● **Job**
Answer with one number only: the count of lines below that hold the word "store".

● **Saved entries**
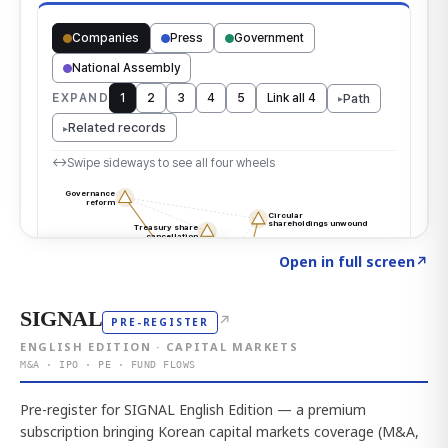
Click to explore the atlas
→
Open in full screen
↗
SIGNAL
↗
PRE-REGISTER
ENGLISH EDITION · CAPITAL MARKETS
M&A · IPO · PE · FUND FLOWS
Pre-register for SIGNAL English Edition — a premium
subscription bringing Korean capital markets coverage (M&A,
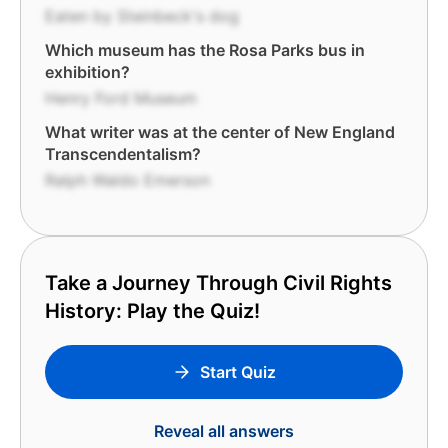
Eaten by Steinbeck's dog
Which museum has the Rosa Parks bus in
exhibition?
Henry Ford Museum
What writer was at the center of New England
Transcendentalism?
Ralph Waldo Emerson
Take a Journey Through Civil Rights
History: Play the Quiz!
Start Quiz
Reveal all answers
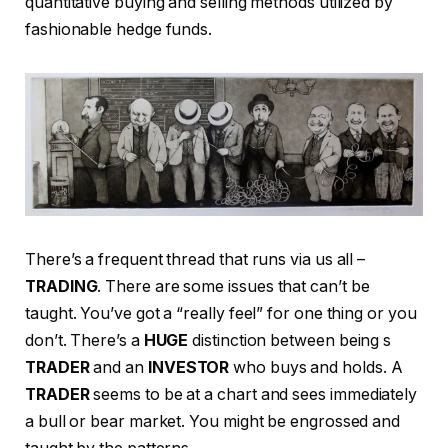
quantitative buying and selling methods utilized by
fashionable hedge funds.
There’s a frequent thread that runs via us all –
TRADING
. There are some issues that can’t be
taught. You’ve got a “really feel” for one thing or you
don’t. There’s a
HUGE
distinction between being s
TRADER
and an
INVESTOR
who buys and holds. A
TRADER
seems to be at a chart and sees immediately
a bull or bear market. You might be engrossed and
...
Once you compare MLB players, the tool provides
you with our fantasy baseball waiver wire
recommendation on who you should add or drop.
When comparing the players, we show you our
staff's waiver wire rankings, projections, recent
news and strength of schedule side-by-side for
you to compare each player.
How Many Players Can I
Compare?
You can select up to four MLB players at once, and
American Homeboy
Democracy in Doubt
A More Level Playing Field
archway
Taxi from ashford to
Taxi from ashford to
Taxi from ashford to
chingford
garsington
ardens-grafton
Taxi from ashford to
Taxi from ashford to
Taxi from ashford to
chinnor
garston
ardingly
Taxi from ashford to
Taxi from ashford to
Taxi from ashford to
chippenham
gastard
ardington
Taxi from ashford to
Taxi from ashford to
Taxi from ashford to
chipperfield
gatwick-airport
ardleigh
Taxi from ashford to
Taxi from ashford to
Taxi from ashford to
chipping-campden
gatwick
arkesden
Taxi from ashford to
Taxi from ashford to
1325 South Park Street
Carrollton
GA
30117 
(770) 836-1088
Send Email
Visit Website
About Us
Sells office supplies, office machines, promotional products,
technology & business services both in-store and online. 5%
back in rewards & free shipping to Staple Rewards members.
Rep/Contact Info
* * *
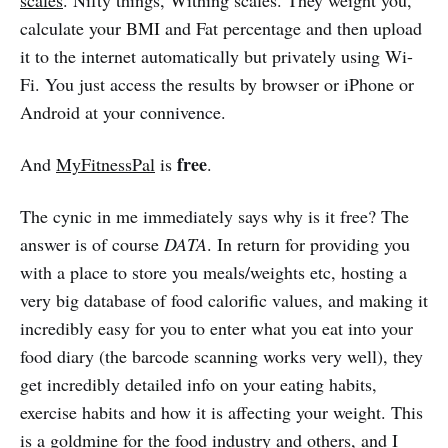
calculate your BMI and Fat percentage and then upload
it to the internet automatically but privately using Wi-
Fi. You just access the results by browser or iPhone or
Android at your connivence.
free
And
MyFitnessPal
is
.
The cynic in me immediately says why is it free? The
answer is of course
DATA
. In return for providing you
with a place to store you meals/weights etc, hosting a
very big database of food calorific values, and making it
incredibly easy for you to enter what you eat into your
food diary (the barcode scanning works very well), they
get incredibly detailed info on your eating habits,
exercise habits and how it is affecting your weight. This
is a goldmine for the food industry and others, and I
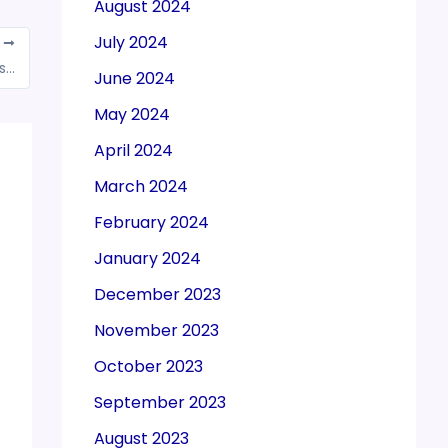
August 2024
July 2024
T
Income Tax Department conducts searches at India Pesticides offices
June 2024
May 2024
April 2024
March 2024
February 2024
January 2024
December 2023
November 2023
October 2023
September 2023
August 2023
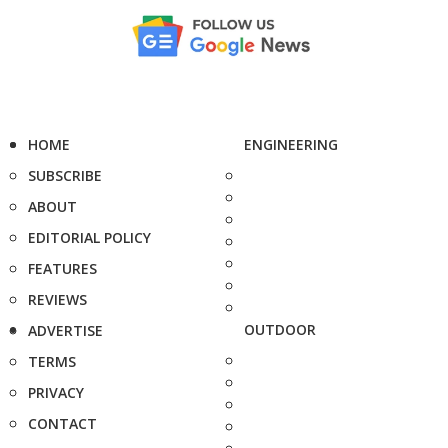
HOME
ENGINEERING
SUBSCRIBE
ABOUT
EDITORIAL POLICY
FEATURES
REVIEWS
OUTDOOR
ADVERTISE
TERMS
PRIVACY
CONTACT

● **Response for this exercise**
2